OBJECTIVES: (L-R) Dr Carolyn Conroy, Dr Lauren Darwin, Gifty Burrows

A MISSION to explore the presence of Africans in one northern city has proven that black people have helped to put the “Great” into Great Britain.

A burning desire to show the true picture of diversity in the North East led one woman to start a project that has become a successful exhibition and uncovered some extraordinary family histories. When Gifty Burrows founded the William Wilberforce Monument Fund in 2013 her main objective was to raise funds to light the Wilberforce monument in time for the Hull UK City of Culture 2017.

The project also saw the gilding of the scroll in Wilberforce’s right hand to bring to prominence the significance of the act to abolish the slave trade.
But determined to show that people of African descent were living in the city long before the Windrush era, Ghanaian born Gifty and her team were granted £39,100 by the Heritage Lottery Fund to delve into the history of the area from the 1750s to 2007.

“The African Stories project evolved from wanting to bring a greater understanding of black people’s contribution to this region’s social history, especially to those people who aren’t familiar with people from a different background.

“Too often, history is concentrated on a narrow view and our project has always aimed to broaden that and to show the true face of the people that make up this space,” Gifty said.
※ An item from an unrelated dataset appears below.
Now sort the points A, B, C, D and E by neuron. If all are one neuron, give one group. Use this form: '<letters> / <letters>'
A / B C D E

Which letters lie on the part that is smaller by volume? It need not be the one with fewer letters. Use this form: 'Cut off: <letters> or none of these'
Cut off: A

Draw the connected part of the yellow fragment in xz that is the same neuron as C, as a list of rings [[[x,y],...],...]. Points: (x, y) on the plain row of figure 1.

Working with three other team members: Dr Lauren Darwin (lead researcher); Dr Carolyn Conroy and Thomas Burrows (web managers), Gifty has managed to make her dream a reality.
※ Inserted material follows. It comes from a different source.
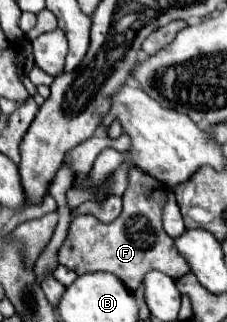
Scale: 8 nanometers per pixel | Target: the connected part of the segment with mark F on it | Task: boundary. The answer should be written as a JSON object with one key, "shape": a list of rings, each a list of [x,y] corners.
{"shape":[[[126,163],[130,167],[128,187],[122,195],[122,213],[112,223],[102,223],[90,213],[78,215],[70,223],[70,231],[58,259],[78,275],[94,271],[114,273],[130,291],[134,291],[148,271],[159,270],[178,279],[190,271],[190,265],[182,261],[182,255],[174,249],[174,239],[162,227],[162,213],[170,189],[162,185],[162,181],[154,181],[150,173],[142,173],[134,163]]]}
The African Stories in Hull and East Yorkshire Project has been showcased at Hull History Centre since September and features educational resources, narratives and photographs. But what has really engaged the wider community has been the collation of oral histories cataloguing the experiences of
individuals from the area.

Such as that of Hilda Mainprize – her father was an English seaman who travelled the world and would often visit Africa where he met her mother.
They eventually settled in England in 1964. And there is Aubrey George Bowers, a Jamaican sailor from Kingston who settled in the port of Hull during the early 20th century.


When she first began the project, Gifty ignored claims that there was no such history to uncover...”but that determination I had to do this has proved them wrong. It is just a case of looking. In fact, we have discovered the presence of African people way back to the 1750s.”

“Many black people fought in both the First and Second World Wars and we have examples of that.

“The West Indians soldiers that came here were trained in Filey, which is a very small seaside town. Up to 4,000 men from the Caribbean were there at one point in a former Butlin’s camp. Now that would have created a stir back then.

“There was also a black person that fought in the Battle of Waterloo and he lived in this area. People wouldn’t think that any black people fought in those wars but they did.”

The project will now go on to host another exhibition, Our Histories Revealed, at The East Riding Treasure House in Beverley. Running from May to June, the ongoing research findings will again be available to the public and Gifty is once again appealing for the community to come forward.

“We are constantly looking for more stories. So, we are encouraging people to come forward with any information or anything they find that is pertinent to the collection, such as old photographs.”